### Task prompt
Please copy out all the text in the data below word for word, and leave the pictures out of your answer.

### Data supplied
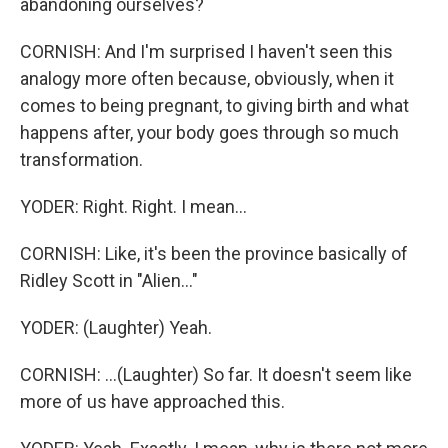
abandoning ourselves?
CORNISH: And I'm surprised I haven't seen this
analogy more often because, obviously, when it
comes to being pregnant, to giving birth and what
happens after, your body goes through so much
transformation.
YODER: Right. Right. I mean...
CORNISH: Like, it's been the province basically of
Ridley Scott in "Alien..."
YODER: (Laughter) Yeah.
CORNISH: ...(Laughter) So far. It doesn't seem like
more of us have approached this.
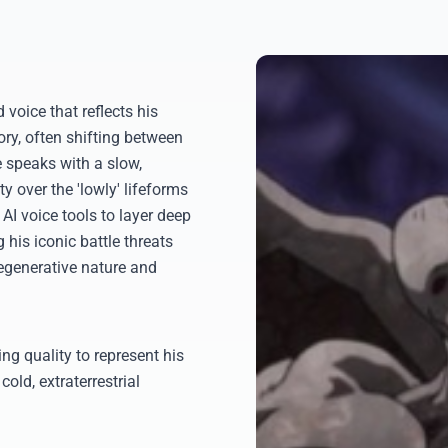
voice that reflects his
ory, often shifting between
 speaks with a slow,
 over the 'lowly' lifeforms
 AI voice tools to layer deep
g his iconic battle threats
regenerative nature and
ng quality to represent his
cold, extraterrestrial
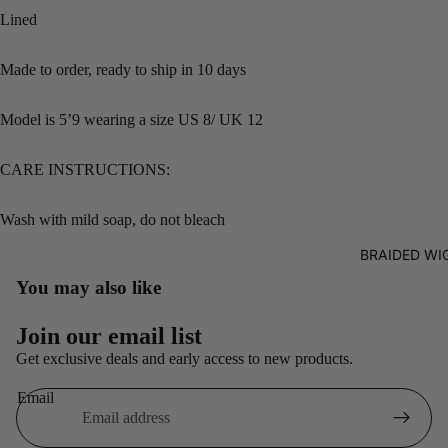
Lined
Made to order, ready to ship in 10 days
Model is 5’9 wearing a size US 8/ UK 12
CARE INSTRUCTIONS:
Wash with mild soap, do not bleach
BRAIDED WI
You may also like
Refund policy
Join our email list
Privacy policy
Get exclusive deals and early access to new products.
Terms of service
Email
Shipping policy
Contact information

### Answer below
abandoning ourselves?
CORNISH: And I'm surprised I haven't seen this
analogy more often because, obviously, when it
comes to being pregnant, to giving birth and what
happens after, your body goes through so much
transformation.
YODER: Right. Right. I mean...
CORNISH: Like, it's been the province basically of
Ridley Scott in "Alien..."
YODER: (Laughter) Yeah.
CORNISH: ...(Laughter) So far. It doesn't seem like
more of us have approached this.
voice that reflects his
ory, often shifting between
 speaks with a slow,
 over the 'lowly' lifeforms
 AI voice tools to layer deep
g his iconic battle threats
regenerative nature and
ng quality to represent his
cold, extraterrestrial
Lined
Made to order, ready to ship in 10 days
Model is 5’9 wearing a size US 8/ UK 12
CARE INSTRUCTIONS:
Wash with mild soap, do not bleach
BRAIDED WI
You may also like
Refund policy
Join our email list
Privacy policy
Get exclusive deals and early access to new products.
Terms of service
Email
Shipping policy
Contact information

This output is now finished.